Anonymous wrote:Where are you located OP? MD?
The Women's Center in Vienna offers counseling and crisis help. They will help you figure out your insurance coverage step by step.
I would suggest enrolling yourself in individual counseling first. Discuss the situation, your background, and come up with a game plan.
My guess is you will sort yourself out and have an invention regarding the text messages.
You could tell your partner it's pre-marital counseling and then confront him with a counselor's help.
From an outside perspective, don't marry him. If you have to leave its less expensive than a divorce. You deserve happiness and might have to work for it. Good luck.
Anonymous wrote:I had a baby with a man who has secrets. He has been amazing since I got pregnant and adores his little girl. We have a very happy home life. No fighting. Laughter. Love. But he texts other women. I know he is not physical with them, but he does talk about sex with his ex girlfriends. I have a different moral code that I live by, but he is also a man. All men are like this right? Since I chose this life, and I don't want to have my daughter grow up in a broken home do I just sit around and accept this as my new life since it is in the best interest of my little girl. I certainly would not know what he was doing if I didn't go through his phone. I am just super paranoid of him actually doing the physical deed so I keep checking on that because I don't want to catch an STD. I just don't know what to do. I read countless articles about how you should stay together as long as you are not fighting because it is in the best interest of child. I don't want her to suffer because of my mistakes. I am just not sure how I can just turn off my snooping. Every time I snoop I end up in tears for days. I am sure you wouldn't have gotten yourself into this situation, but what would you do if you were me?

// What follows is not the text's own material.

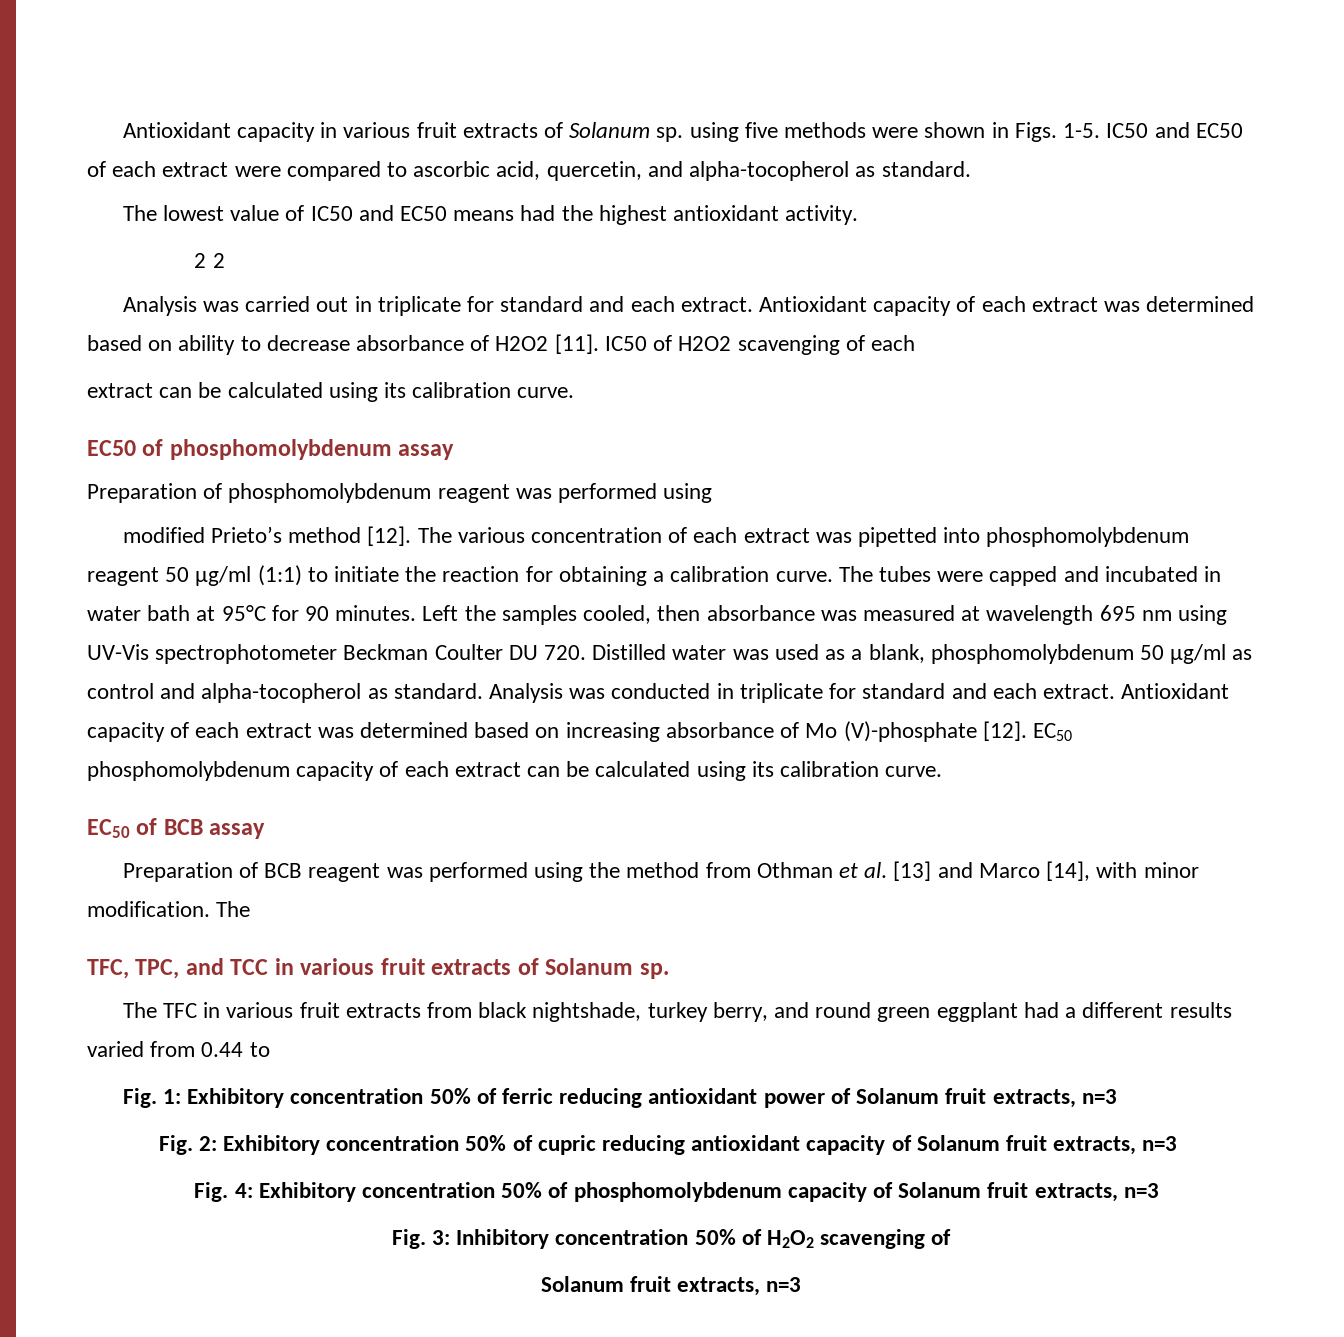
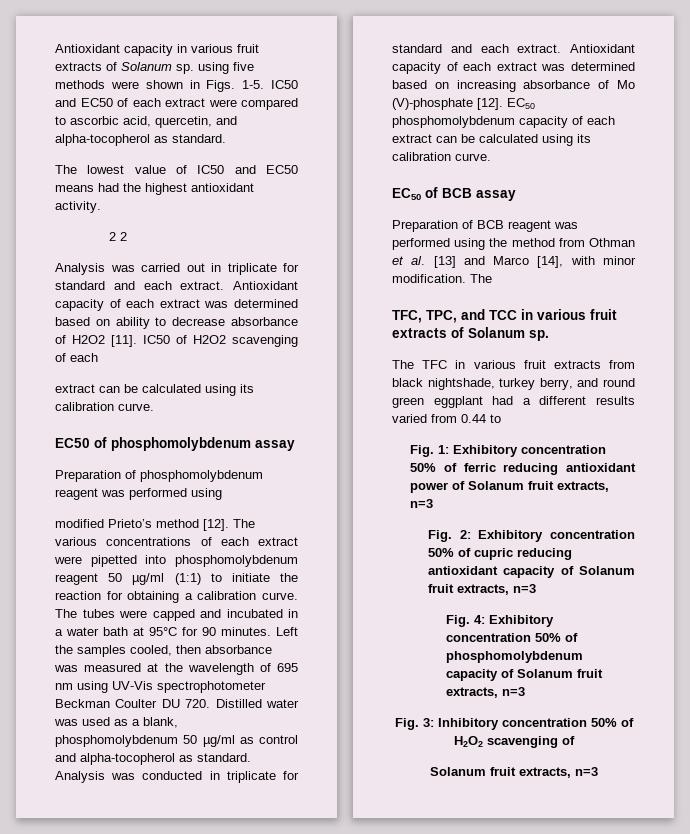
[531,527,852,543] concentration of each extract was -> [106,537,298,546] [54,556,82,564] concentrations of each extract were
(1221, 574) none -> [55,629,63,636] a
[986,605,1094,625] wavelength -> [164,663,271,675] the wavelength of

Anonymous wrote:Op I think you need to do individual therapy first before couples counseling. You need to deal with your own issues related to your own life. You have already overcome a lot however getting extra support to manage the parts that are still a struggle is a good thing. It isn't just about how you feel about men, it is also about how you feel about yourself. Until you deal with yourself you aren't going to make great decisions about men.
Anonymous wrote:I had a baby with a man who has secrets. He has been amazing since I got pregnant and adores his little girl. We have a very happy home life. No fighting. Laughter. Love. But he texts other women. I know he is not physical with them, but he does talk about sex with his ex girlfriends. I have a different moral code that I live by, but he is also a man. All men are like this right? Since I chose this life, and I don't want to have my daughter grow up in a broken home do I just sit around and accept this as my new life since it is in the best interest of my little girl. I certainly would not know what he was doing if I didn't go through his phone. I am just super paranoid of him actually doing the physical deed so I keep checking on that because I don't want to catch an STD. I just don't know what to do. I read countless articles about how you should stay together as long as you are not fighting because it is in the best interest of child. I don't want her to suffer because of my mistakes. I am just not sure how I can just turn off my snooping. Every time I snoop I end up in tears for days. I am sure you wouldn't have gotten yourself into this situation, but what would you do if you were me?
Anonymous wrote:I am not the victim. I did this to myself. It is my fault. I chose him. I knew. He wants to get married...he keeps pressing me for a day.
Anonymous wrote:End it and get therapy so you never make such a bad choice again. Lots of well adjusted people were raised by single parents. Lots of fucked up people were raised by married people. Break the cycle so your daughter doesn't live it too.
Anonymous wrote:Anonymous wrote:Anonymous wrote:Op - are you in therapy? It sounds like you have deeper problems that you need to deal with before you can make healthy decisions about relationships.
You had a baby with your boyfriend - not a good start to stability. In your efforts to not be your mother and have have a deadbeat father you are actually going to recreate that or make a different mess.
You need some serious professional intervention.
My dad and mom were both heroin addicts. My dad eventually died of AIDS. After a suicide attempt my mother went into PI of MO County and lived in a halfway house where she met my step father who physically assaulted her and mentally tormented me. I finally moved into foster care and have been on my own since 17. I have never had one healthy relationship with man. I made it through high school and college by the skin of my teeth, but over time found happiness in outdoor activities and travel. I feel pretty good about my life except for my relationships with men. I do think he is a good person, but also lost too in his own way. I am probably going to have heart to heart...see if he wants some counseling to make this work without anything toxic and if it doesn't work out I will move on and stop the cycle.
And it is harder than you think. Many people can just walk away. But I have issues...so it isn't as easy for me as it might be for you. I am not denying any issues or needing help. I just am scared and sad.